About 300 students at Northeastern Illinois University will lose their campus jobs, and all faculty will be required to take a weeklong furlough later in the month, The Chicago Tribune reported.

This is the latest consequence of Illinois’ gridlocked state Legislature, which has not been able to agree on a budget for nearly two years.

The university will shut down during its spring break, from March 20-24, and its 1,100 employees will each take five unpaid days off. During that time, all institutional services and centers, like the libraries and computer labs, will also be closed.

A new state rule requires public universities to cut all state-funded student and temporary jobs before resorting to furlough. The student jobs cover a range of services that benefit students, faculty and staff as well as others in the community, including at tutoring, writing and recreational centers on campus.

"This is another extrapolation of the bind that state universities are being put in as a result of the budget impasse," Richard Helldobler, interim president, told the Tribune. "The state is just putting us in an untenable position.

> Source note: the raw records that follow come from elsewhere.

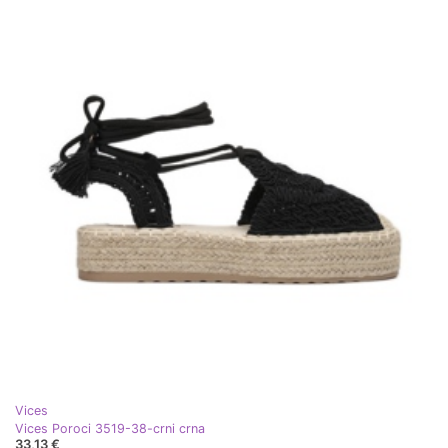
Vices
Vices Poroci 3519-38-crni crna
33,13 €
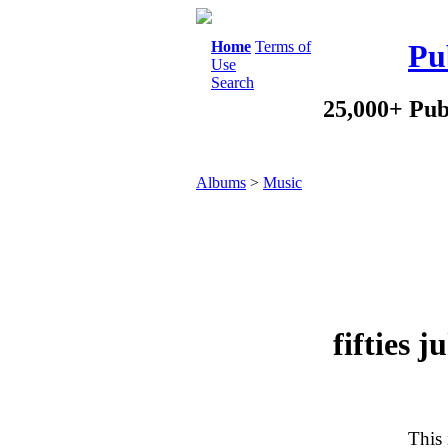
Home
Terms of
Pu
Use
Search
25,000+ Pub
Albums
>
Music
fifties 
This 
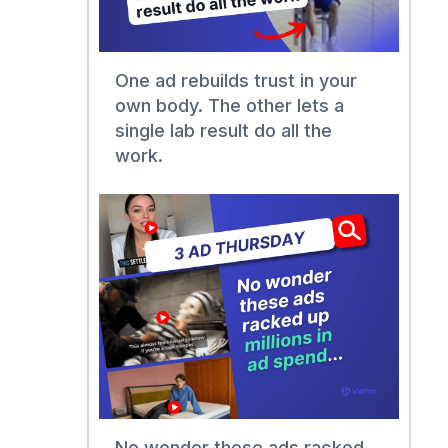
One ad rebuilds trust in your
own body. The other lets a
single lab result do all the
work.
No wonder these ads racked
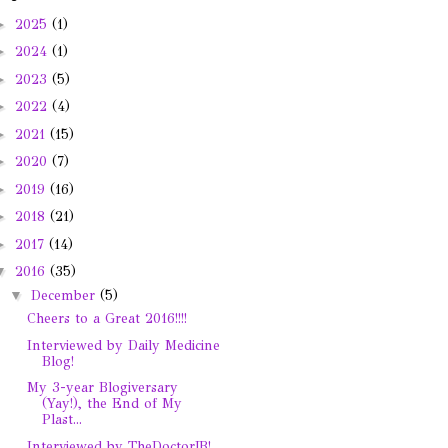
►
2025
(1)
►
2024
(1)
►
2023
(5)
►
2022
(4)
►
2021
(15)
►
2020
(7)
►
2019
(16)
►
2018
(21)
►
2017
(14)
▼
2016
(35)
▼
December
(5)
Cheers to a Great 2016!!!!
Interviewed by Daily Medicine
Blog!
My 3-year Blogiversary
(Yay!), the End of My
Plast...
Interviewed by TheDoctorJB!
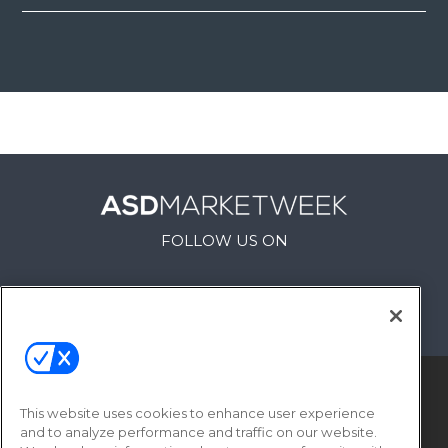
FOLLOW US ON
This website uses cookies to enhance user experience
and to analyze performance and traffic on our website.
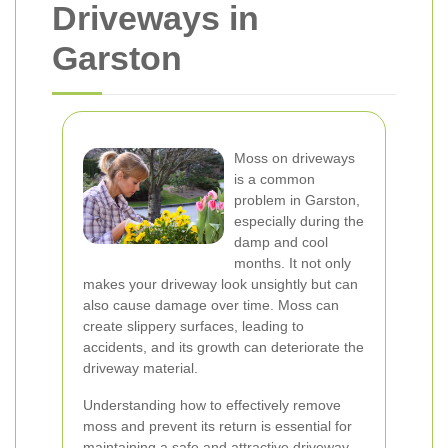
Driveways in
Garston
Moss on driveways
is a common
problem in Garston,
especially during the
damp and cool
months. It not only
makes your driveway look unsightly but can
also cause damage over time. Moss can
create slippery surfaces, leading to
accidents, and its growth can deteriorate the
driveway material.
Understanding how to effectively remove
moss and prevent its return is essential for
maintaining a safe and attractive driveway.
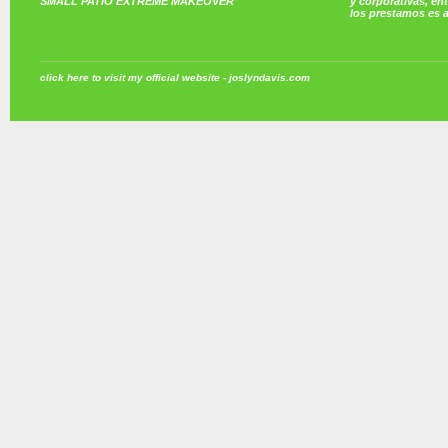
SMALL PATIO EXTREME MAKEOVER
y corporativas, e
los prestamos es 
click here to visit my official website - joslyndavis.com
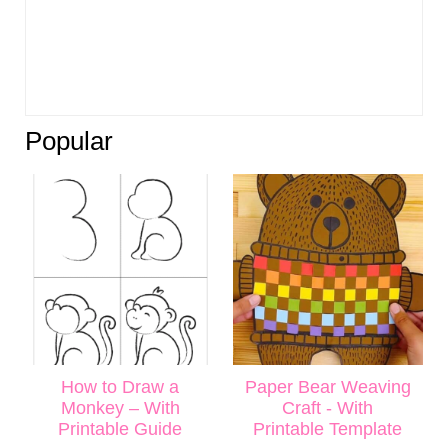
Popular
How to Draw a
Paper Bear Weaving
Monkey – With
Craft - With
Printable Guide
Printable Template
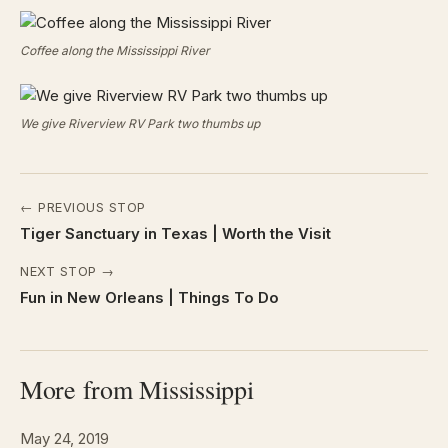
Coffee along the Mississippi River
We give Riverview RV Park two thumbs up
← PREVIOUS STOP
Tiger Sanctuary in Texas | Worth the Visit
NEXT STOP →
Fun in New Orleans | Things To Do
More from Mississippi
May 24, 2019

It's time for the state to get their heads around the fact that we need a budget in order to support public higher education in the state."

Illinois is currently controlled by a Republican governor and a Democratic Legislature.

Many at the university worry that this will severely hurt students who hold those jobs in order to pay for tuition or housing, as well as those who might regularly use the tutoring and writing centers for academic help.

"It's just unthinkable to me that we would do this to students," Helldobler said. "The quality of the educational experience at Northeastern will be diminished because of this rule, and the services that we can really extend to taxpayers will also be impacted as a result of this rule."

The elimination of student jobs is only the most recent example of Northeastern’s attempts to cut back on its budget. It, along with other public colleges in Illinois, has slowed construction projects, laid off employees and altered programs in order to avoid costs.

The university has not revealed how much it expects to save through the furlough and student job cuts -- only that it would be “enough to keep us afloat,” a spokesperson said.